Somebody or somebodies in Liverpool and Manchester* have proposed once or twice, with more or less specification, that I should come to those cities to lecture. And who knows but I may come one day? Steam is strong, and Liverpool is near. I should find my account in the strong inducement of a new audience to finish pieces which have lain waiting with little hope for months or years.
————— * Mr. Alexander Ireland, who had made the acquaintance of Emerson at Edinburgh, in 1833, was his Manchester correspondent. His memorial volume on Emerson contains an interesting record of their relations. —————
Ah then, if I dared, I should be well content to add some golden hours to my life in seeing you, now all full-grown and acknowledged amidst your own people,—to hear and to speak is so little yet so much. But life is dangerous and delicate. I should like to see your solid England. The map of Britain is good reading for me. Then I have a very ignorant love of pictures, and a curiosity about the Greek statues and stumps in the British Museum. So beware of me, for on that distant day when I get ready I shall come.
Long before this time you ought to have received from John Chapman a copy of Emerson's Poems, so called, which he was directed to send you. Poor man, you need not open them.
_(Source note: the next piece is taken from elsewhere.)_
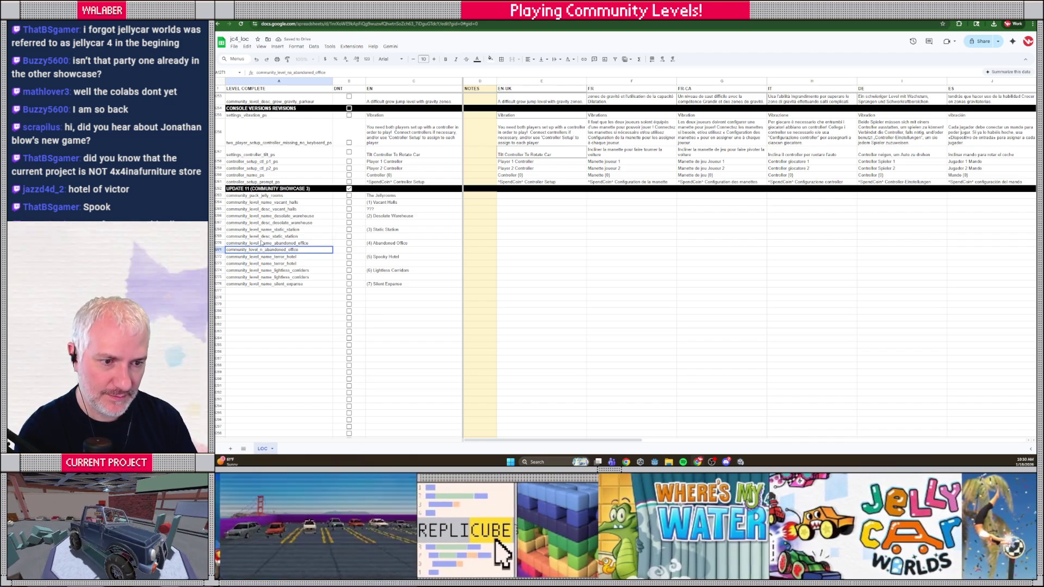
pyautogui.press('BackSpace')
pyautogui.write('desc')
pyautogui.press('Return')
pyautogui.press('Down')
pyautogui.press('F2')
I know all you can say. I printed them, not because I was deceived into a belief that they were poems, but because of the softness or hardness of heart of many friends here who have made it a point to have them circulated.* Once having set out to print, I obeyed the solicitations of John Chapman, of an ill-omened street in London, to send him the book in manuscript, for the better securing of copyright. In printing them here I have corrected the most unpardonable negligences, which negligences must be all stereotyped under his fair London covers and gilt paper to the eyes of any curious London reader; from which recollection I strive to turn away.
————- * In the rough draft the following sentence comes in here "I reckon myself a good beginning of a poet, very urgent and decided in my bent, and in some coming millennium I shall yet sing." ————-
Little and Brown have just rendered me an account, by which it appears that we are not quite so well off as was thought last summer, when they said they had sold at auction the balance of your books which had been lying unsold. It seems now that the books supposed to be sold were not all taken, and are returned to them; one hundred Chartism, sixty-three Past and Present. Yet we are to have some eighty-three dollars ($83.68), which you shall probably have by the next steamer.
Yours affectionately,
R.W. Emerson
CXVIII. Carlyle to Emerson
Chelsea, London, 2 March, 1847
Dear Emerson,—The Steamer goes tomorrow; I must, though in a very dim condition, have a little word for you conveyed by it. In the miscellaneous maw of that strange Steamer shall lie, among other things, a friendly word!